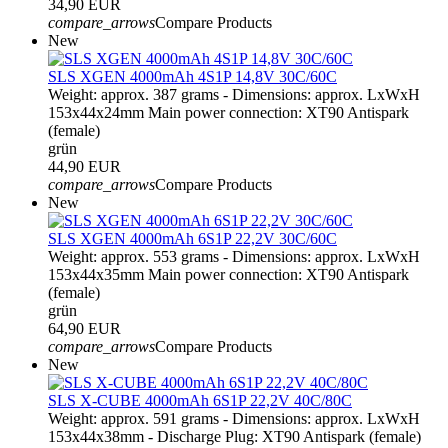
34,90 EUR
compare_arrows
Compare Products
New
SLS XGEN 4000mAh 4S1P 14,8V 30C/60C
Weight: approx. 387 grams - Dimensions: approx. LxWxH
153x44x24mm Main power connection: XT90 Antispark
(female)
grün
44,90 EUR
compare_arrows
Compare Products
New
SLS XGEN 4000mAh 6S1P 22,2V 30C/60C
Weight: approx. 553 grams - Dimensions: approx. LxWxH
153x44x35mm Main power connection: XT90 Antispark
(female)
grün
64,90 EUR
compare_arrows
Compare Products
New
SLS X-CUBE 4000mAh 6S1P 22,2V 40C/80C
Weight: approx. 591 grams - Dimensions: approx. LxWxH
153x44x38mm - Discharge Plug: XT90 Antispark (female)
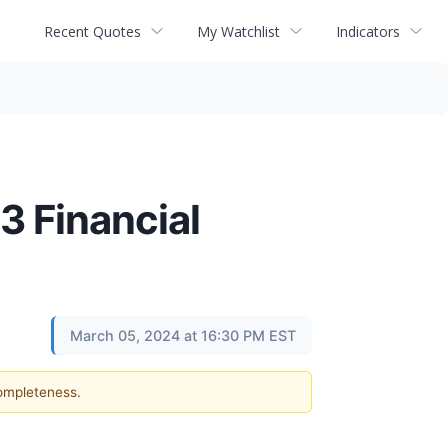
Recent Quotes
My Watchlist
Indicators
 Financial
March 05, 2024 at 16:30 PM EST
completeness.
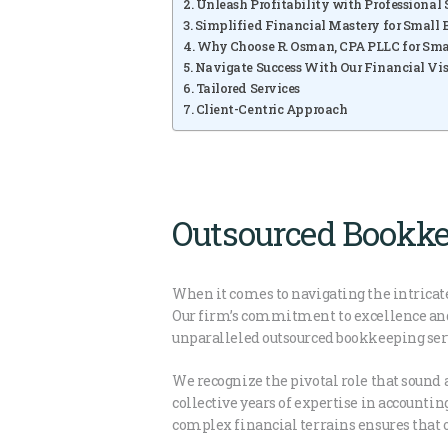
Unleash Profitability with Professional
Simplified Financial Mastery for Small B
Why Choose R. Osman, CPA PLLC for Sma
Navigate Success With Our Financial Vis
Tailored Services
Client-Centric Approach
Outsourced Bookke
When it comes to navigating the intricate
Our firm’s commitment to excellence and e
unparalleled outsourced bookkeeping servi
We recognize the pivotal role that sound 
collective years of expertise in accounti
complex financial terrains ensures that o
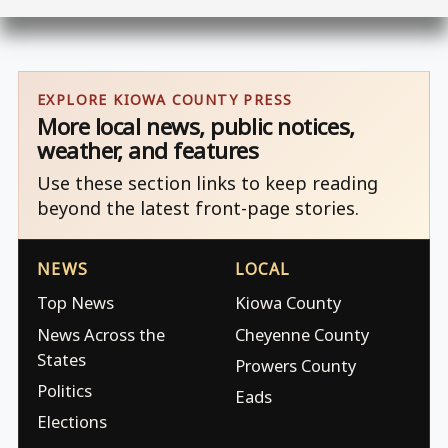
EXPLORE KIOWA COUNTY PRESS
More local news, public notices,
weather, and features
Use these section links to keep reading
beyond the latest front-page stories.
NEWS
LOCAL
Top News
Kiowa County
News Across the
Cheyenne County
States
Prowers County
Politics
Eads
Elections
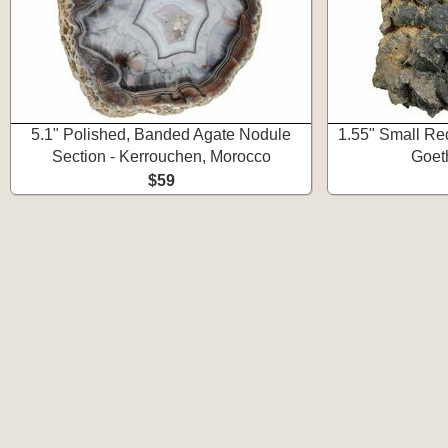
5.1" Polished, Banded Agate Nodule
1.55" Small Re
Section - Kerrouchen, Morocco
Goet
$59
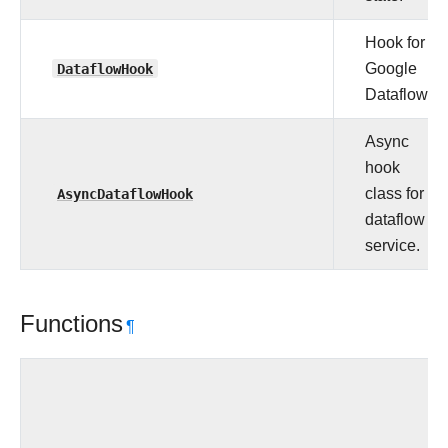
Hook for
DataflowHook
Google
Dataflow.
Async
hook
AsyncDataflowHook
class for
dataflow
service.
Functions
¶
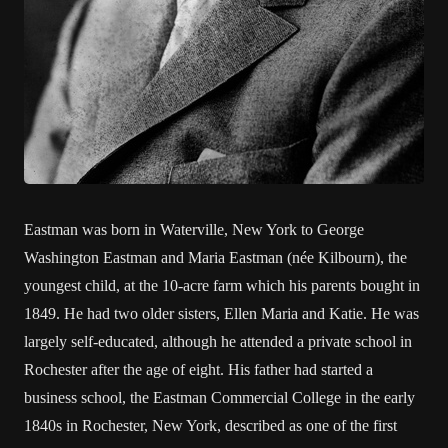
Eastman was born in Waterville, New York to George
Washington Eastman and Maria Eastman (née Kilbourn), the
youngest child, at the 10-acre farm which his parents bought in
1849. He had two older sisters, Ellen Maria and Katie. He was
largely self-educated, although he attended a private school in
Rochester after the age of eight. His father had started a
business school, the Eastman Commercial College in the early
1840s in Rochester, New York, described as one of the first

■ PROMPT ■
Turn the lines of the data, from the line with "Recent Quotes" up to and including the line with "completeness.", into a numbered list, omitting any blank lines.

■ COMPLETED EXERCISE ■
1. Recent Quotes
2. My Watchlist
3. Indicators
4.  Financial
5. March 05, 2024 at 16:30 PM EST
6. completeness.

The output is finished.